(Excerpted text)

Wake Up Call: Traditional University System

Have you ever heard the alarm clock from what seemed to be a deep slumber? Then, it startles you awake. Such is the case for post-secondary education in the United States.

The alarm has been going off for a while now. From staggering student loan debt to fixation on amenities instead of 21st-century learning practices to growing unemployment of graduates, the traditional (4 years BA/BS degree on brick/mortar college campus) university system may become superfluous within the next 15 years.

The vast majority of universities still use a system and traditions born in the Middle Ages. Instead of re-defining and adjusting to current needs, some universities are positioning themselves to maintain Western educational hegemony by creating “Mini-Me’s” around the world. This short-sighted action is in perfect step with the long-standing structural norms of education.

Here’s another reason why the conventional university system is in peril. The number of international students with tertiary degrees is exploding and will completely dominate the post-secondary landscape by 2030. China and India alone will make up 50% of all graduates.

Global Talent Pool in 2030

Although entrepreneurship and innovation are making toeholds in China and India, their monolithic, hierarchical educational systems are deeply ingrained within the culture and family structure. It is far more likely these countries will continue to grind out similar graduates in alignment with current Western universities.

(End Excerpted text)

• _Problems to solve_:
(a) The sentence beginning "From staggering student loan debt" in the passage about the traditional university system lists several troubles. Give every one of them.
(b) Return the portion of the passage about the traditional university system that starts with "Have you ever" and goes on through "the United States.".
(c) According to the passage about the traditional university system, what share of all graduates will China and India make up?

(Information supplied)

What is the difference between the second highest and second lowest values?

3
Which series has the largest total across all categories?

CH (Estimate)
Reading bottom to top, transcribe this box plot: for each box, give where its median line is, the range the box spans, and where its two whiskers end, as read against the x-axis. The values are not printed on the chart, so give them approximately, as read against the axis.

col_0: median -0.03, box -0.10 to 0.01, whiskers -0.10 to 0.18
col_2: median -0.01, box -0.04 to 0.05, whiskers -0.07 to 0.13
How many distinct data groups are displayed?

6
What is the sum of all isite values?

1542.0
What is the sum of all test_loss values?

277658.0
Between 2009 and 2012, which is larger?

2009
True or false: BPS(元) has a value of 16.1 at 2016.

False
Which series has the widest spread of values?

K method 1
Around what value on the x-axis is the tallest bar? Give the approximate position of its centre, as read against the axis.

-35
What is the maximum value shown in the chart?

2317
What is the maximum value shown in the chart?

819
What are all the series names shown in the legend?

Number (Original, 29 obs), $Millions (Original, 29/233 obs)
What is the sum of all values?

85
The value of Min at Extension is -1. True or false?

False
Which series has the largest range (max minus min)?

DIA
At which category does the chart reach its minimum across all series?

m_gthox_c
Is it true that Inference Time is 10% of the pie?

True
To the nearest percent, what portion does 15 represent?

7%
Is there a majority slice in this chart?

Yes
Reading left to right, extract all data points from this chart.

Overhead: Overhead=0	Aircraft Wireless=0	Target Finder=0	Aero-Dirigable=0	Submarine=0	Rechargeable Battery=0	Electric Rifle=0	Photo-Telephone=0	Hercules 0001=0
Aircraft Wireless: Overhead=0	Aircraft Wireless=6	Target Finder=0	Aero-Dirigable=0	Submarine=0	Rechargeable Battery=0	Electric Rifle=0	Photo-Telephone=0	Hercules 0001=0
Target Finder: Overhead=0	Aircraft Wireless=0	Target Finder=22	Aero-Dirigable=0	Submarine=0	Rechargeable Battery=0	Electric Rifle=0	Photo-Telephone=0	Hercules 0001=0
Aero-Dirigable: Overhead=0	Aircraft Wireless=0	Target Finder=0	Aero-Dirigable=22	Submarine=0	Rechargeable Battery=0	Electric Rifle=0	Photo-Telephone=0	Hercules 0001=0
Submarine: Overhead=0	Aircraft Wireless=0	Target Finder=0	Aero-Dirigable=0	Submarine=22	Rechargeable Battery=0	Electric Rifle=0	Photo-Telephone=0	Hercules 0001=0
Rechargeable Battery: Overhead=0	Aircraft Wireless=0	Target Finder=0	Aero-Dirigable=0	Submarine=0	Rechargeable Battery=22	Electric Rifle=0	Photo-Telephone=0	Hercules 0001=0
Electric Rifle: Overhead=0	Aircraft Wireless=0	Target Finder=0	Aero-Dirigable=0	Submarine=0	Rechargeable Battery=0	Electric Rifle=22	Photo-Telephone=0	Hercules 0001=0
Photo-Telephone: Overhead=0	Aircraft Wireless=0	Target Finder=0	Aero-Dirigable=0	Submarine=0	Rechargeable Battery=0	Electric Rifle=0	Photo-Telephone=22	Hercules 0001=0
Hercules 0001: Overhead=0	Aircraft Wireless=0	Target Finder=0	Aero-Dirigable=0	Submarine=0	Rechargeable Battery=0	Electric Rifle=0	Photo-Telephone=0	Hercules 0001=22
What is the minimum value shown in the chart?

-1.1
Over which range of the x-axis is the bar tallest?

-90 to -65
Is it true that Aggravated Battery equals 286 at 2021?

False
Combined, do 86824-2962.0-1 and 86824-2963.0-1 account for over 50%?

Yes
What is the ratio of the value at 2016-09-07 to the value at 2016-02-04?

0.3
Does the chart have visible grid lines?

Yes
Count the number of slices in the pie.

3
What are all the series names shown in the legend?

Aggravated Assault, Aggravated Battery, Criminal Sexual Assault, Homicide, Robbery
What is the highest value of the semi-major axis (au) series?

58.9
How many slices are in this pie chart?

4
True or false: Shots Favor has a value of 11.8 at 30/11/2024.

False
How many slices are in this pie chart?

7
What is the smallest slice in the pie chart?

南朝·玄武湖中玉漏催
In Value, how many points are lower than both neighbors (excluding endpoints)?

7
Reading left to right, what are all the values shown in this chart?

(End Information supplied)

• _Solutions in order_:
(a)
Staggering student loan debt
Fixation on amenities instead of 21st-century learning practices
Growing unemployment of graduates

(b)
Have you ever heard the alarm clock from what seemed to be a deep slumber? Then, it startles you awake. Such is the case for post-secondary education in the United States.

(c) China and India alone will make up 50% of all graduates.